Last week, the George Harrison estate released a new, “official” video for Harrison’s 1970 masterpiece, “My Sweet Lord” from his magnum opus All Things Must Pass. It’s a playful and fun video, with a kind of goofy X-Files plot, featuring a star-studded cast (Mark Hamill, Fred Armison, Vanessa Bayer, Weird Al Yankovic, Rosanna Arquette, Joe Walsh, Kate Micucci, Claudia O’Doherty, along with Harrison’s wife and son, Olivia and Dhani, and his former bandmates Jeff Lynne and Ringo Starr; conspicuous in their absence: Paul McCartney and Bob Dylan). Of course, the song is the real star, as it should be, and like all great Beatles (and solo Beatles) songs, it seems timeless, sounding as fresh and joyous today as it did a half century ago.
If you haven’t seen the video, take a break and give it a watch.
As fun as this video is, I think it rather misses the point of the song. I wrote about “My Sweet Lord” in the spring of 2020 when I blogged about the break-up of the Beatles as a metaphor for the fragmented spirituality of our age. At the time, I commended the optimism and unapologetic spirituality of this song as a welcome alternative to John Lennon’s cynicism, Paul McCartney’s sentimentalism, and Ringo Starr’s escapism. I think that still holds true, as a commentary on the Beatles, but today I just want to reflect on “My Sweet Lord” on its own merits.
“My Sweet Lord” is the national anthem of interspirituality.

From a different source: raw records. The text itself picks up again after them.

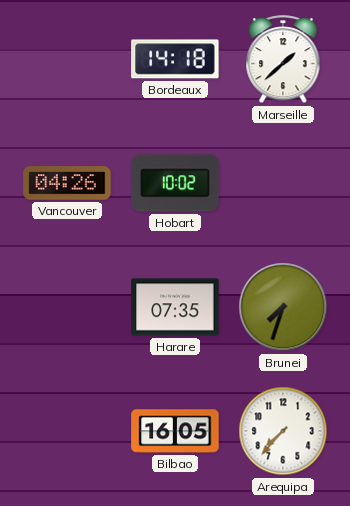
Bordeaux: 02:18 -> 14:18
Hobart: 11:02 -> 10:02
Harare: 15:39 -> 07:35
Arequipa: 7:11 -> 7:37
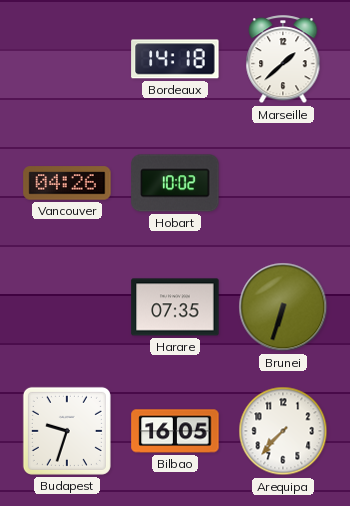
Brunei: 7:33 -> 6:33
Budapest: none -> 9:33
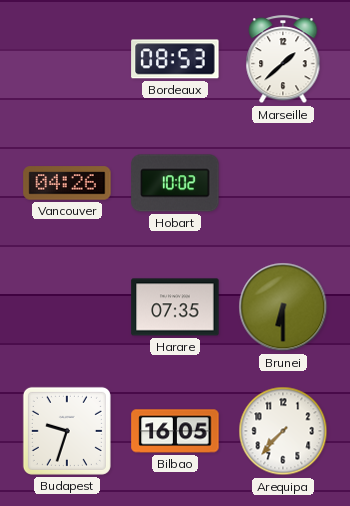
Bordeaux: 14:18 -> 08:53
Brunei: 6:33 -> 6:30
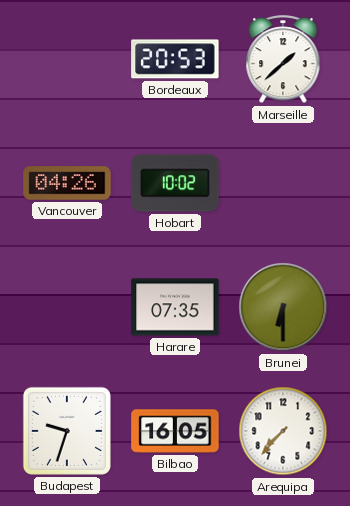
Bordeaux: 08:53 -> 20:53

Let me explain. Harrison, as a devotee of the Maharishi Mahesh Yogi (who gave the world transcendental meditation), could have easily written this song as a simple hymn of bhakti devotion to Lord Krishna, and left it at that. And certainly the song could be sung in a kirtan, with its devotional lyrics, sung in a kind of call-and-response to Harrison’s lead:
Hare Krishna
Hara Krishna
Krishna Krishna
Hare Hare
Hare Rama
Hare Rama
Maheśvaraḥ
Guru Sākṣāt
Para Brahma
Tasmai Srī
Guru Namah
And so forth, all song as a counterpart to Harrison’s joyous love-song-to-God: “I really want to see you, Lord, I really want to be with you, I really want to see you, but it takes so long my Lord…”
He could have left it at that. But there was one little detail, earlier in the song, that to my mind anchors this song as an interspiritual anthem. Before all the bhakti lyrics, the backing singers chant Hallelujah in response to Harrison’s vocals.
Hallelujah! Hebrew for “Praise the Lord” — a word that is as anchored in the devotional spirituality of Judaism and Christianity as much as Hare Krishna embodies the spirit of bhakti yoga.
In other words, Harrison has written a song that deftly brings western and eastern spirituality together into a single expression of love for the divine, transcending our religious and cultural boundaries.
What blows my mind is that this song was wildly successful. It was a number one song in America, Britain, and other countries around the world; the single sold a million copies in eleven days. It was the first solo Beatles song to become a #1 hit and remains one of the best-selling solo Beatle songs of all time. But it wasn’t just Harrion’s Beatles-cred that made this song a “radio juggernaut” (in the words of Harrison biographer Gary Tilley) — the song was the perfect expression of the zeitgeist of the early 1970s, when books like Ram Dass’s Be Here Now and Yogananda’s Autobiography of a Yogi — not to mention the works of writers like Alan Watts or Christmas Humphreys — were bestsellers in the west. It was “the dawning of the age of Aquarius” and young people especially were interested in the spirituality of the world, not just the religion of their upbringing.
A half century later, that seems like an innocent, idyllic time. As the 70s progressed, Christians responded to the rise of interspirituality in both conservative (the charismatic renewal) and progressive (the contemplative movement) ways; eventually it seemed like consumerism co-opted the spirituality of the hippies into the crystalline mercantilism of the 1980s-era new age movement. As our society has moved ever more steadily toward consumerism and pervasive entertainment, it seems that interspirituality has become marginalized — more of a “special interest” worthy of its own Facebook group, than a groundswell of cultural consciousness capable of catapulting a song like “My Sweet Lord” to the top of the charts.
So when you watch the video, enjoy its silliness, epitomized by Ringo Starr throwing popcorn on a hapless Fred Armitage. The song is a joyful song, so a little bit of silliness is not entirely out of place. But it’s also a venerable song now, half a century old, and it’s a reminder that once upon a time, and not so very long ago, being interested in a spirituality that transcended religious boundaries was mainstream. That’s the legacy of this song, which unfortunately this video seems to miss entirely.